■ VORGEGEBENER TEXT:
Und da beginnt das Drama, denn viele hochsensible erwachsene Menschen lernen erst durch die Erkenntnis der Hochsensibilität (und auch wenn ich die Schublade der HS gerade gar nicht mehr so gerne mag, um sich selbst besser zu verstehen, und zu lernen mit sich liebevoll umzugehen ist es ein wunderbares Wort) wieder ihrer eigenen Wahrnehmung Stück für Stück zu vertrauen. Ich glaube, in diesem Erleben liegt eine der Schwierigkeiten vergraben, warum hochsensible Menschen sich oft eher unsicher fühlen. Sie haben nicht gelernt, sich selbst wirklich zu vertrauen. Und daraus wächst viel schneller die Angst vor dem Scheitern, werden Vermeidungstaktiken entwickelt und bei vielen geschieht eine Überanpassung an die Außenwelt.
Deswegen lass uns HEUTE jede Möglichkeit nutzen, Kinder Vorbilder zu sein und Kinder dazu ermutigen neues auszuprobieren. Lass uns Kinder dabei begleiten, wenn sie scheitern und es üben. Und lasst uns Kinder dabei unterstützen mit ihren eigenen Emotionen und ihrer eigenen Wahrnehmung umgehen zu lernen, anstatt sie ihnen abzusprechen!
Wie das konkret aussehen kann? Hier meine Tipps!
1. Ermutige dein Kind
Und höre nie, nie, niemals damit auf! Lade dein Kind ein, neue Erfahrungen zu machen, lade dein Kind ein etwas zu machen, was es zwar ängstigt, aber auch total anzieht. Sei dabei fest an seiner Seite, ja vielleicht halte sogar seine Hand am Anfang. Sei ganz nah, sei ganz sichere Bindung und freu dich wie eine Schneekönigin über den VERSUCH, nicht über den Erfolg des Versuchs. Und erkenne dann, wann du dich zurückziehen kannst, wann dein Kind genug Stärke hat es allein zu schaffen und schenke ihm dein ganzes Zutrauen!

■ AUFGABENSTELLUNG: Schreib aus dem Text über Hochsensibilität den Abschnitt ab, der mit den Worten „Wie das konkret“ anfängt und mit „dein ganzes Zutrauen!“ aufhört.

■ DATENSÄTZE:
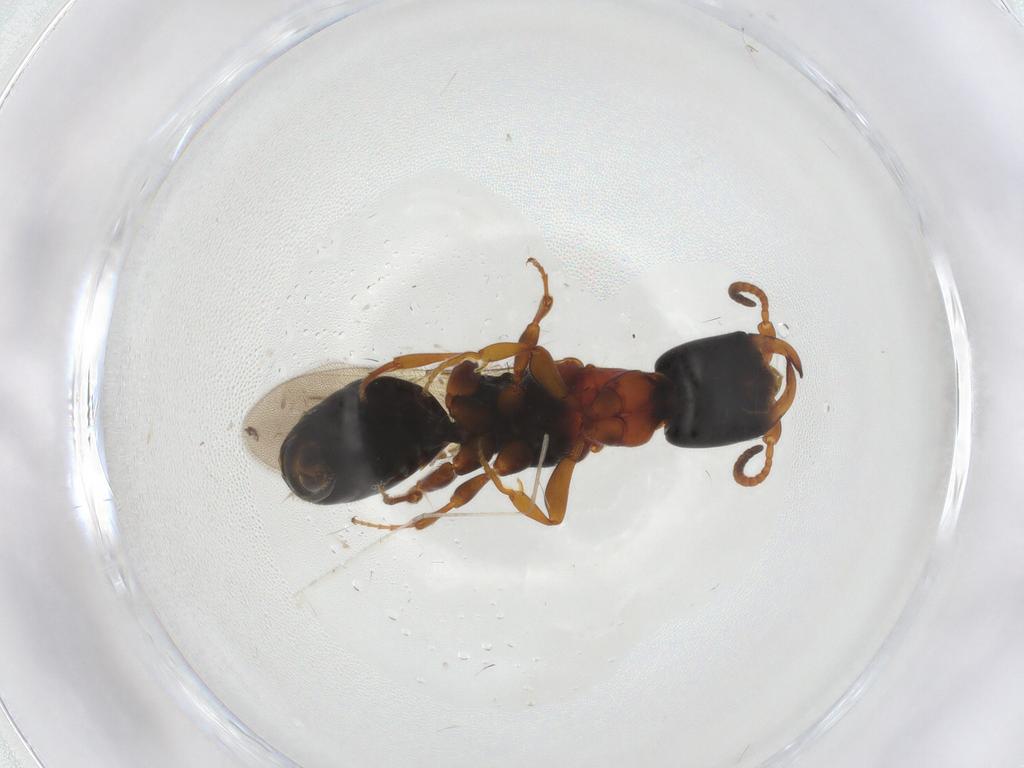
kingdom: Animalia
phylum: Arthropoda
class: Insecta
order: Hymenoptera
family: Bethylidae
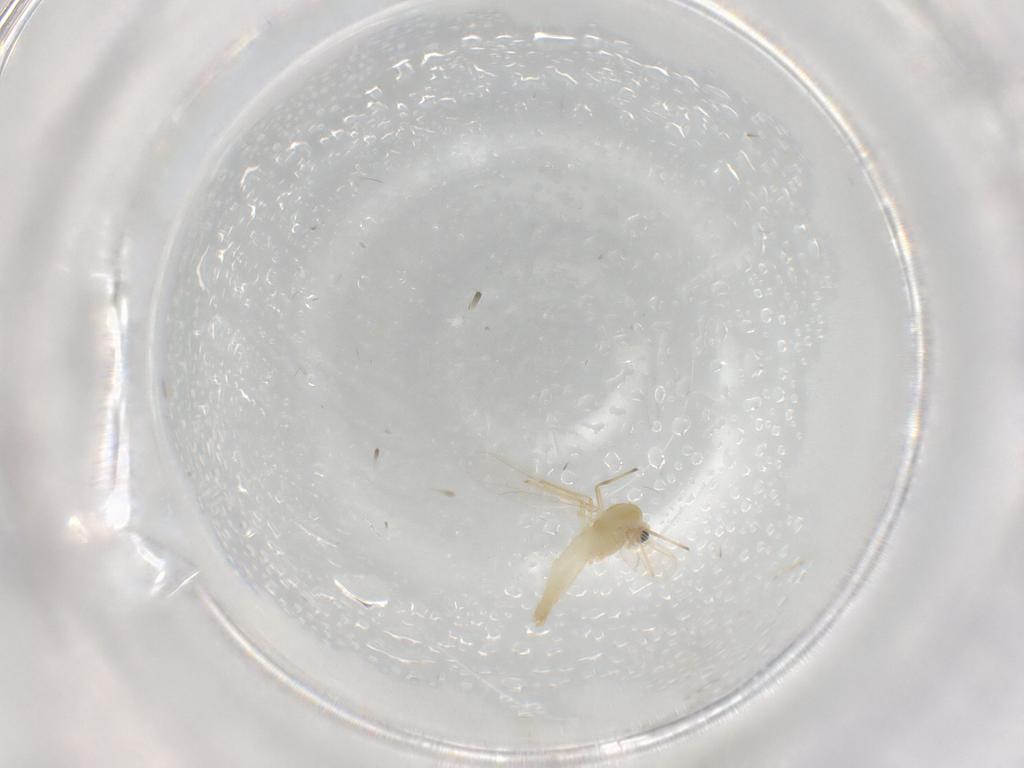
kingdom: Animalia
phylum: Arthropoda
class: Insecta
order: Diptera
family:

■ LÖSUNG:
Wie das konkret aussehen kann? Hier meine Tipps!
1. Ermutige dein Kind
Und höre nie, nie, niemals damit auf! Lade dein Kind ein, neue Erfahrungen zu machen, lade dein Kind ein etwas zu machen, was es zwar ängstigt, aber auch total anzieht. Sei dabei fest an seiner Seite, ja vielleicht halte sogar seine Hand am Anfang. Sei ganz nah, sei ganz sichere Bindung und freu dich wie eine Schneekönigin über den VERSUCH, nicht über den Erfolg des Versuchs. Und erkenne dann, wann du dich zurückziehen kannst, wann dein Kind genug Stärke hat es allein zu schaffen und schenke ihm dein ganzes Zutrauen!